Even its origin was dubious.
Nagasue, who brought the sample to the laboratory three years ago, had gone missing the following year without telling anyone of his whereabouts.
To top it off, its cellular structure did not resemble any of the multicellular organisms known to man.
One of the researchers described it as resembling “a display sample of chicken tenderloin.” His fellow colleagues had chortled wryly in agreement.
Indeed, it looked no different from a piece of chicken tenderloin one could find in the supermarket’s frozen section.
While both resembled food, one was made of plastic resin and silicone, while the other of something completely alien.
Nevertheless, there were certain things they had discerned about it.
The cells comprising the sample were all totipotent cells, which meant that they were capable of differentiating into all other cell types.
When inserted into the wound of another organism, it transformed itself into a replica of the organism’s cell and aided with the cell division process.
Subsequently, it became a part of its host (and on the surface, the wound would appear to be healed perfectly).
One of modern medicine’s goals is the reproduction of totipotent cells.

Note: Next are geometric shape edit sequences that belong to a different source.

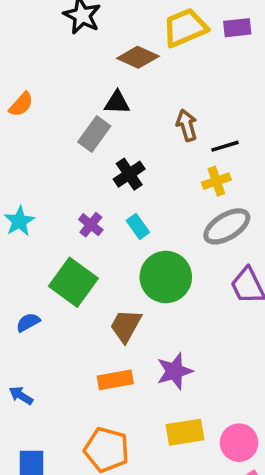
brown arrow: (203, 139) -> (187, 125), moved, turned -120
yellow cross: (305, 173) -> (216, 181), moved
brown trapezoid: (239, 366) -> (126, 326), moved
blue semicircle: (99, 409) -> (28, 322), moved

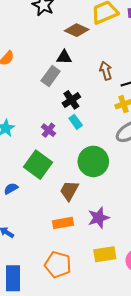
cyan rectangle: (138, 226) -> (76, 122), moved

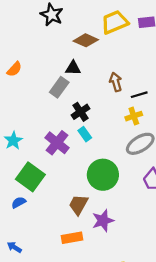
purple cross: (48, 130) -> (57, 143), size x1.6
green square: (38, 165) -> (30, 177), moved
purple star: (99, 218) -> (103, 221), moved

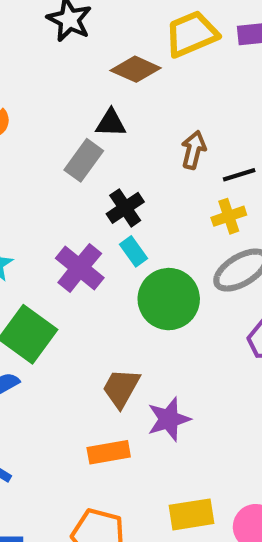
brown arrow: (116, 82) -> (194, 150), turned 30
green circle: (103, 175) -> (169, 299), moved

It would have been the achievement of the century had they been able to replicate such a function in other cells via research into this special specimen.
In the modern world, however, the buzz generated by any discovery could be a double-edged sword.
Thus, while there were high hopes for this research, it was also being conducted in secret.
Till date, they were still unable to find a way to cultivate the sample in its unchanged state.
As such, they proceeded cautiously by slicing off tiny portions of it at any given time.
There was a lab rat.
Its stomach had been cut open and implanted with trace amounts of “Cor Ouadae”.
The “Cor Ouadae” mutated before their very eyes, differentiating into the abdominal cells of Mammalia Rodentia Myomorpha and undergoing cell division.
Within 52 minutes, the wound had closed completely, without even a scar left behind.
After that, an abnormality was observed—the rat’s behavioral patterns had started to change.
The speed at which it performed certain actions in an operant conditioning chamber had clearly risen.
In addition, it had even developed a certain degree of foresight based on past patterns.
In a classic maze experiment, the rat displayed greatly above-average learning speed.
Not only had it not shown the increased aggression commonly observed in such experiments, it in fact started behaving more cautiously.
Short-sighted members of the staff came to a conclusion: the treatment had increased the rat’s intelligence.
This was fantastic news; not only had“Cor Ouadae” repaired the damaged organ, it had also activated(?) the neurons(?) in its brain(?). What a marvelous discovery! This will surely bring humanity to the next level!
The more prudent staffers rejoiced in moderation.
Cells of unknown origin had caused a change through some unknown mechanism. Whatever the reason, we can surely gain more insight by studying this further.
We ought to be thankful for that.
However, a small fraction comprising the rest grimaced.
They were well aware of the many parasitic organisms in the wild that were capable of inducing changes to the mental faculties of its hosts.
If “Cor Ouadae” were one of those, an astronomical effort would be needed to cross the colossal barrier of its conversion into a practical medical procedure.
Lastly, a few said nothing.
They averted their gazes from the rat which stared at the humans with its unfathomable eyes, and asked with a tinge of fear in their voices:
Can we really still call that creature a rat?